ハイブリッド車初のコンパクトスポーツとして2010年2月に販売開始された、ホンダ・CR-Z。往年のコンパクトスポーツ、CR-Xの現代版モデルとして話題となり、日本カー・オブ・ザ・イヤーの2010-2011のイヤーカーに選ばれました。
そのCR-Zが初のマイナーチェンジを行った2012年9月26日、同時に発表されたのがM-TEC(無限)が手掛けた限定300台のコンプリートカー、CR-Z MUGEN RZ(アールズィー)です。
2012年当時、M-TECはCR-ZをベースとしたMUGEN CR-Z GTでスーパーGTへ参戦していました。活動していくうちに、サーキットで培ったノウハウを活かし「CR-Zをベースに誰もが熱い走りを楽しめるクルマをつくりたい」と思いに駆られ、実現させるために切磋琢磨が始まりました。そして、生まれたのが無限のレーススピリッツを込めた渾身の一台であるこのCR-Z MUGEN RZなのです。
CR-Z MUGEN RZのエクステリアは空力性能を求めながらもデザインの細部までこだわり、機能美と走りへの高揚感を高めるデザインを追求しています。空力パーツを追加したフロントバンパーやサイドスポイラー、そしてカーボンコンポジット制の中空構造のリアウイングなどにより、前後マイナスリフトを獲得。サーキットの高速コーナーでの高い安定感と定速コーナーの軽快なハンドリングを実現しています。

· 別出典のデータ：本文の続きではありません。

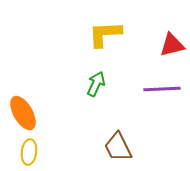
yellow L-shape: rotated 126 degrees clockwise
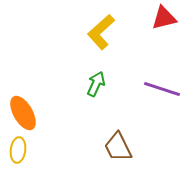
yellow L-shape: moved 4 px left, 2 px up; rotated 39 degrees counterclockwise
red triangle: moved 8 px left, 27 px up
purple line: rotated 21 degrees clockwise
yellow ellipse: moved 11 px left, 2 px up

インテリアはボディカラーと同じ深いブルーのラックススェードを貼り込んだ専用アイテム。このシート表皮は上質な肌触りで滑るにくいためコーナリング時に高いホールド性を発揮します。さらにシフトノブにはブルーのラインに彩られたカーボン製。さらにブルーのイルミネーションを採用したブースト計を装着することで、レーシーな雰囲気が漂っています。
搭載されているパワートレインは高回転型1.5L直4VTECエンジンとモーターの出力を1.5倍にするリチウムイオンバッテリーを採用したIMAハイブリッドユニットに遠心式スーパーチャージャーを装着。レース用に開発されたコアを採用した高効率インタークーラーを採用により、エンジンの最高出力は156ps、最大トルク185Nmまでパワーアップしています。

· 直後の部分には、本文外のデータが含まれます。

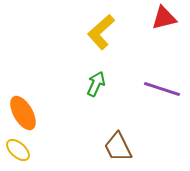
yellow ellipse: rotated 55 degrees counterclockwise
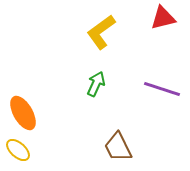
red triangle: moved 1 px left
yellow L-shape: rotated 6 degrees clockwise
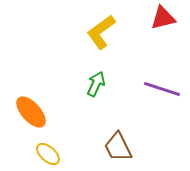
orange ellipse: moved 8 px right, 1 px up; rotated 12 degrees counterclockwise
yellow ellipse: moved 30 px right, 4 px down
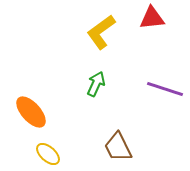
red triangle: moved 11 px left; rotated 8 degrees clockwise
purple line: moved 3 px right
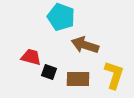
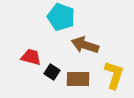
black square: moved 3 px right; rotated 14 degrees clockwise
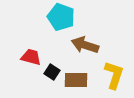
brown rectangle: moved 2 px left, 1 px down
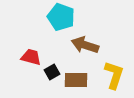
black square: rotated 28 degrees clockwise
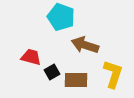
yellow L-shape: moved 1 px left, 1 px up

専用の高効率エキゾーストシステム&コンピューター採用したパワーユニットには6速MTが組み合わされます。加えて、足回りも5段階調整式のサスペンション、鍛造アルミホイール、大径ブレーキなどで性能アップされたCR-Z MUGEN RZは、車両本体価格462万2400円で発売されました。
CR-Zの中古車は現在約600台流通していますが、発売されてから約6年半が経過した2019年3月時点でのCR-Z MUGEN RZの中古車の流通台数はわずか6台。現在の平均価格は254万円で、3カ月前の2018年12月時点が256万円だったのでほぼ横這いで推移し安定状態となっています。
中古車の価格帯は139.7万〜299.0万円とかなり幅広く、最も高価格の物件は走行距離がわずか1.1万kmというなかなかお目にかかれないレアなクルマもあります。販売開始から約6年経ってもまだ価格は新車時価格の半分をキープしている車両が多く、中古車はわずか6台しかないというのは知る人ぞ知るクルマだからでしょう。
無限の魂が詰まったハイブリッドコンパクトスポーツのCR-Z MUGEN RZ、手に入れるなら急いだほうが良さそうです。